Many of us view smart home technologies such as the Nest or the Phillips Hue, as cool, fun, and made for the “person who has everything”. For people with severe physical disabilities such as quadriplegia, however, technologies such as these may be a necessity and the only way that they can control their environment.
The majority of these new smart systems use WiFi and other wireless signals to communicate between the controlled devices (i.e. lamp), a wireless hub, and an app on a mobile device. They control everything from heating/cooling systems, TVs and the flow of water to door locks, cameras, and even the doggy door.
IPAT and many other assistive technology service providers around the country are paying close attention to the development these newer mainstream environmental control systems. This is mainly because it is the first time in decades that technology of this type has become affordable and yet so available that you can get it at the store down the street.
One of the things that we look for in these technologies is the accessibility within the app. Can it be used hands-free such as with voice commands or with minimal use of one’s hands such as with switch access. We also look at the ease of the user interface, the number and types of devices the smart system can control, and how well the system can control those desired devices.
This month we are looking at the Lowe’s Iris Home System specifically for people who have severe physical disabilities and who also have limited use of their hands.
With the free basic service, Iris will allow you to control devices that can be turned on/off such as a fan, heater or light; unlock a door for a care provider; completely control a digital thermostat; view other parts of the home via a video camera; open/close the garage door and much more.
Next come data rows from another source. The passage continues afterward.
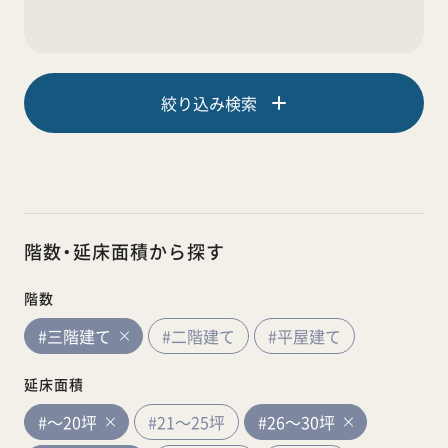
絞り込み検索
階数・延床面積から探す
階数
#三階建て
#二階建て
#平屋建て
延床面積
#～20坪
#21～25坪
#26～30坪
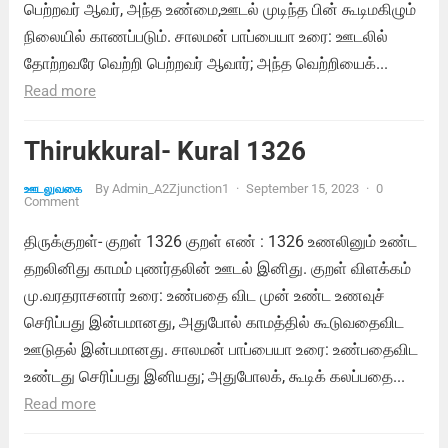
பெற்றவர் ஆவர், அந்த உண்மை,ஊடல் முடிந்த பின் கூடிமகிழும்
நிலையில் காணப்படும். சாலமன் பாப்பையா உரை: ஊடலில்
தோற்றவரே வெற்றி பெற்றவர் ஆவார்; அந்த வெற்றியைக்...
Read more
Thirukkural- Kural 1326
By
Admin_A2Zjunction1
·
September 15, 2023
·
0
ஊடலுவகை
Comment
திருக்குறள்- குறள் 1326 குறள் எண் : 1326 உணலினும் உண்ட
தறலினிது காமம் புணர்தலின் ஊடல் இனிது. குறள் விளக்கம்
மு.வரதராசனார் உரை: உண்பதை விட முன் உண்ட உணவுச்
செரிப்பது இன்பமானது, அதுபோல் காமத்தில் கூடுவதைவிட
ஊடுதல் இன்பமானது. சாலமன் பாப்பையா உரை: உண்பதைவிட
உண்டது செரிப்பது இனியது; அதுபோலக், கூடிக் கலப்பதை...
Read more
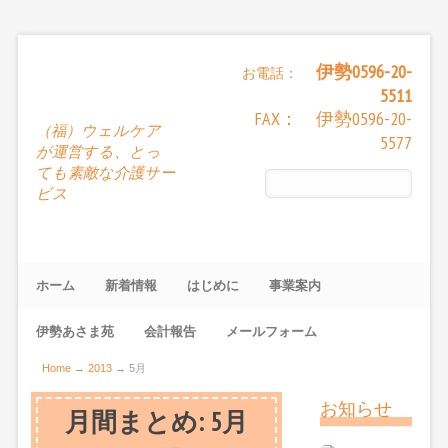
伊勢0596-20-
お電話：
5511
FAX： 伊勢0596-20-
（福）ウェルケア
5577
が運営する、とっ
ても素敵な介護サー
ビス
ホーム
新着情報
はじめに
事業案内
伊勢あさま苑
会計報告
メールフォーム
Home
→
2013
→
5月
お知らせ
月間まとめ:
5月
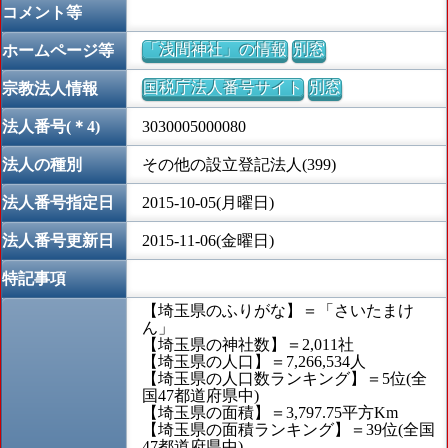
コメント等
「浅間神社」の情報
別窓
ホームページ等
国税庁法人番号サイト
別窓
宗教法人情報
法人番号(＊4)
3030005000080
法人の種別
その他の設立登記法人(399)
法人番号指定日
2015-10-05(月曜日)
法人番号更新日
2015-11-06(金曜日)
特記事項
【埼玉県のふりがな】＝「さいたまけ
ん」
【埼玉県の神社数】＝2,011社
【埼玉県の人口】＝7,266,534人
【埼玉県の人口数ランキング】＝5位(全
国47都道府県中)
【埼玉県の面積】＝3,797.75平方Km
【埼玉県の面積ランキング】＝39位(全国
47都道府県中)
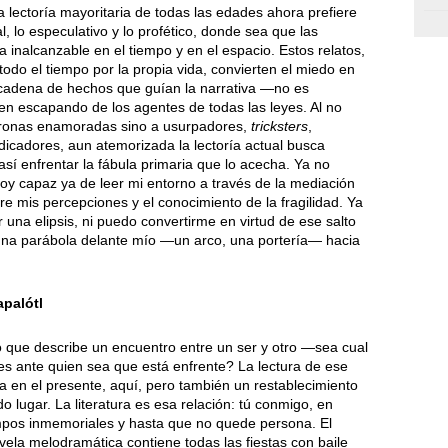
a lectoría mayoritaria de todas las edades ahora prefiere
onal, lo especulativo y lo profético, donde sea que las
a inalcanzable en el tiempo y en el espacio. Estos relatos,
do el tiempo por la propia vida, convierten el miedo en
 cadena de hechos que guían la narrativa —no es
ven escapando de los agentes de todas las leyes. Al no
teronas enamoradas sino a usurpadores,
tricksters
,
icadores, aun atemorizada la lectoría actual busca
así enfrentar la fábula primaria que lo acecha. Ya no
oy capaz ya de leer mi entorno a través de la mediación
re mis percepciones y el conocimiento de la fragilidad. Ya
 una elipsis, ni puedo convertirme en virtud de ese salto
 una parábola delante mío —un arco, una portería— hacia
apalótl
eso que describe un encuentro entre un ser y otro —sea cual
s ante quien sea que está enfrente? La lectura de ese
a en el presente, aquí, pero también un restablecimiento
lugar. La literatura es esa relación: tú conmigo, en
mpos inmemoriales y hasta que no quede persona. El
vela melodramática contiene todas las fiestas con baile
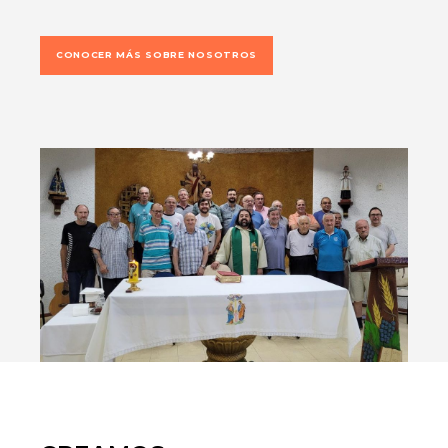
CONOCER MÁS SOBRE NOSOTROS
The free service may be plenty for most people; however, to be able to use voice control and many other features you will have to upgrade to the premium service for $9.99/month.
We were able to setup the device with no major issues; however, we did come across some parts of the setup that caused confusion or frustration.
The interface was user-friendly, predictable, and easy to learn; however, it was not customizable. We did have difficulty in a portion of the thermostat menu. Once in the heat/auto/cool window, there was no obvious way back out of the page without completely closing out of the app and starting over. This happened whether we used the iPhone or an iPad, but not the Android device. *Technical support has been contacted and their response will be posted here once they get back to us.
We found the device to work very well with the built-in switch access with iOS 8.2 on an iPad. Please see the video for a demonstration. Note: there is no sound on this video.
At around $400-500 for the large starter kit and door lock system, Iris a good low-cost option for a person with a severe physical disability to control some basic parts of their environment as opposed to more costly systems such as the Pilot Pro for $6999, which definitely does a lot more but may be overkill for some people. The one thing that I really like about this and other smart systems controlled by an app, is the fact that they are all run on a mobile device that allows you to do so much more! One device to take care of is usually a much better solution for many people. To see this device demonstrated in the Fargo IPAT office, please give us a call at 1-800-895-4728 or email us at firstname.lastname@example.org.
Lowe’s IRIS support was very responsive to our needs in regards to the Thermostat Mode page issue mentioned above. We were able to solve the in the issue for the iPhone by uninstalling/reinstalling and making sure the iPhone was up to date. However, this did not work for the iPad. It remains unresolved at this time.